IndisputableMonolith.Statistics.BayesianFilteringFromVFE
This module constructs Bayesian filtering from variational free energy on finite recognition partitions. It defines likelihood, evidence, single-step updates, sequence iteration, and a consistency certificate. Statisticians applying active inference or RS-derived dynamics cite it to ground filtering in the RCL. The module consists entirely of layered definitions that import and extend the VFE construction.
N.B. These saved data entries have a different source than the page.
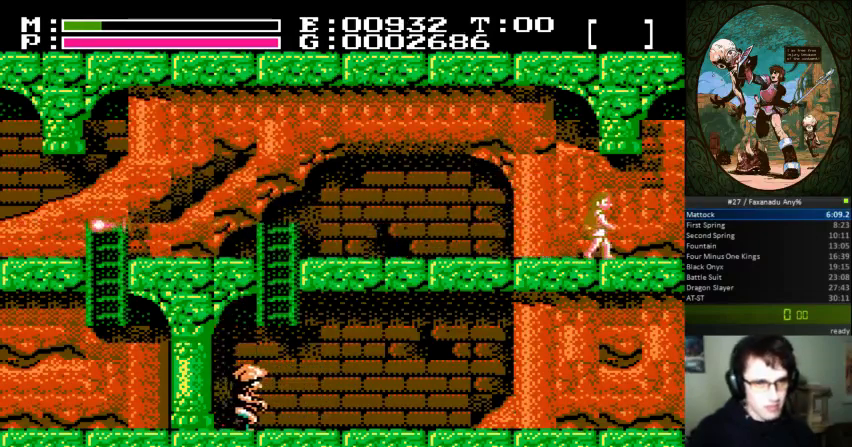
{"buttons": [], "events": [[33, "DPAD_RIGHT", "up"]]}
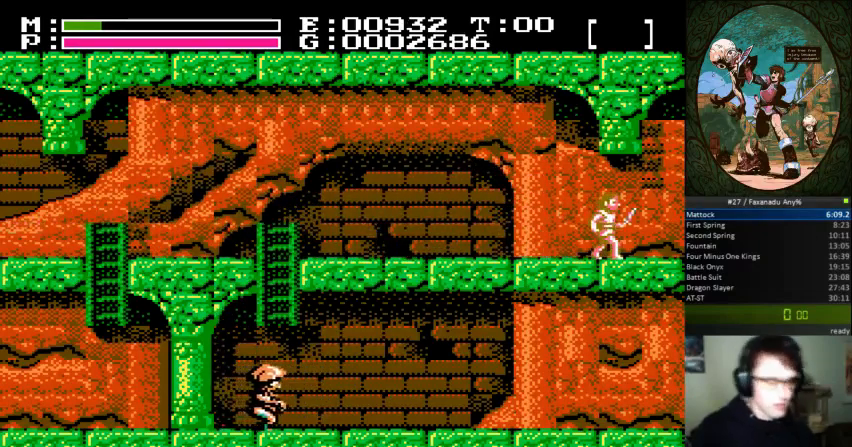
{"buttons": ["DPAD_RIGHT"], "events": [[67, "DPAD_RIGHT", "down"]]}
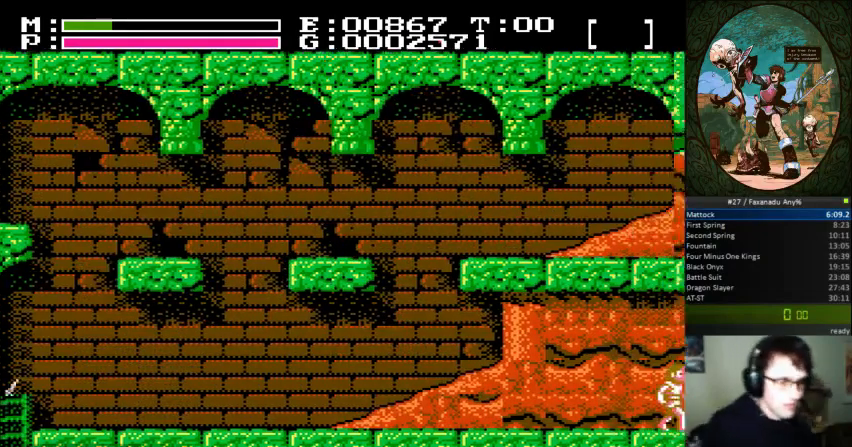
{"buttons": ["DPAD_RIGHT"], "events": []}
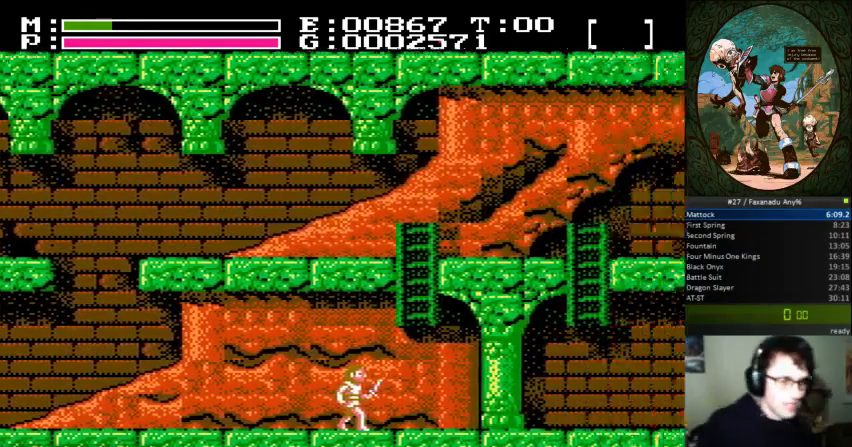
{"buttons": ["DPAD_RIGHT"], "events": []}
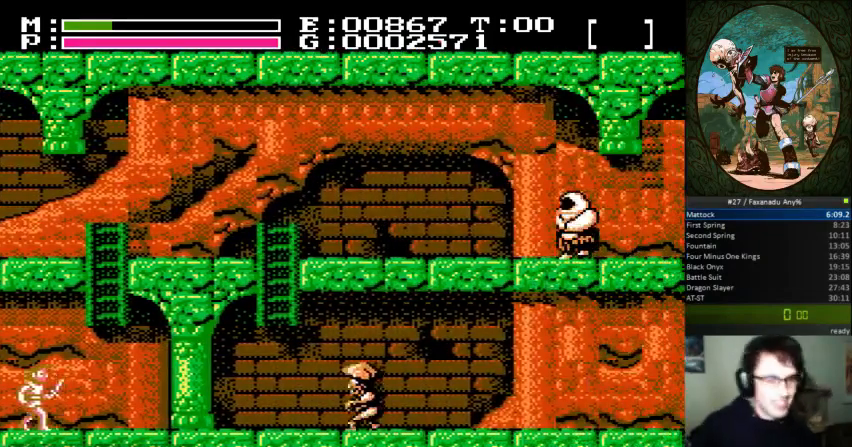
{"buttons": ["DPAD_UP"], "events": [[133, "A", "down"], [300, "DPAD_RIGHT", "up"], [300, "DPAD_UP", "down"], [433, "A", "up"]]}
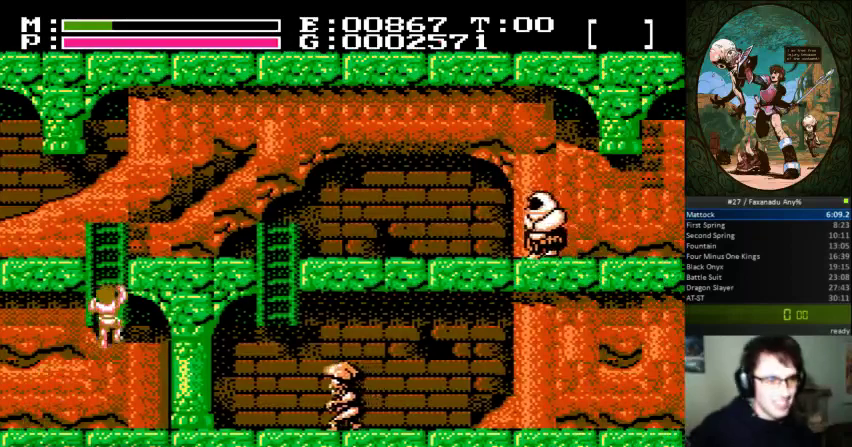
{"buttons": ["DPAD_UP", "DPAD_RIGHT"], "events": [[367, "DPAD_RIGHT", "down"]]}
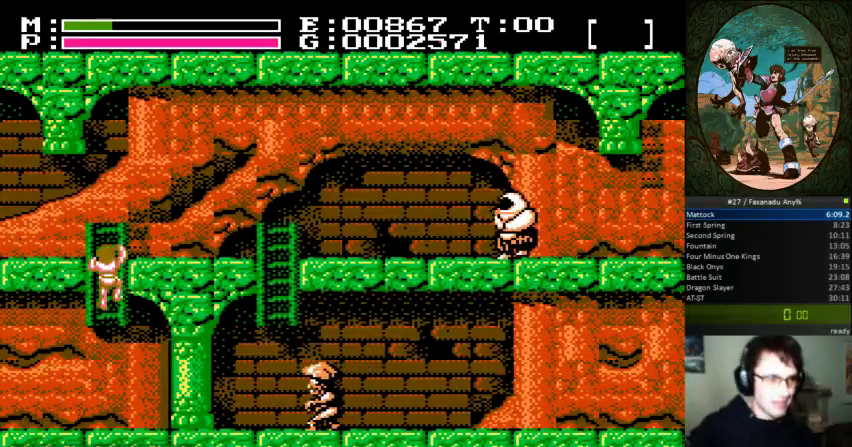
{"buttons": ["DPAD_UP", "DPAD_RIGHT"], "events": []}
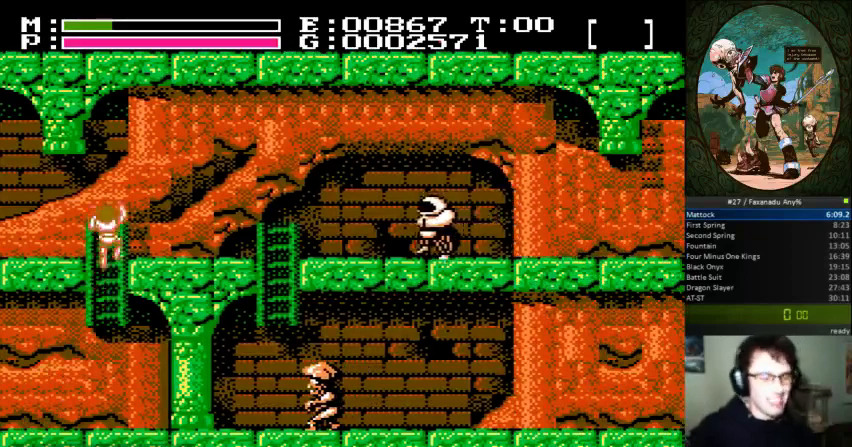
{"buttons": ["DPAD_RIGHT"], "events": [[167, "DPAD_UP", "up"]]}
claim$F[q;p]=E_q[E]+KL[q||p_{prior}]$ extended by $Likelihood$, $evidence$, $bayesStep$, $iterFilter$, and $BayesianFilteringCert$ on finite partitions.
background
The module operates in the Statistics domain and imports the VFE module, whose doc-comment states it implements variational free energy on a finite recognition partition with monotone descent under the ledger update. The Friston VFE is given explicitly as $F[q;p]=E_q[E]+KL[q||p_{prior}]$. Sibling definitions introduce likelihood functions, evidence computation, the Bayesian update step, iteration over lists, and a certificate that the filter satisfies the VFE property.
proof idea
this is a definition module, no proofs
why it matters in Recognition Science
The module supplies the filtering layer that extends the VFE construction from RCL into sequential inference. It directly supports the certificate $bayesianFilteringCert_holds$ and places Bayesian methods inside the Recognition Science statistics domain. No downstream modules are recorded, so its role is to close the definitional bridge between VFE descent and filtering operations.
scope and limits
- Does not derive the underlying VFE expression.
- Does not address continuous or infinite partitions.
- Does not prove convergence rates or error bounds.
- Does not connect to the phi-ladder or T5-T8 forcing steps.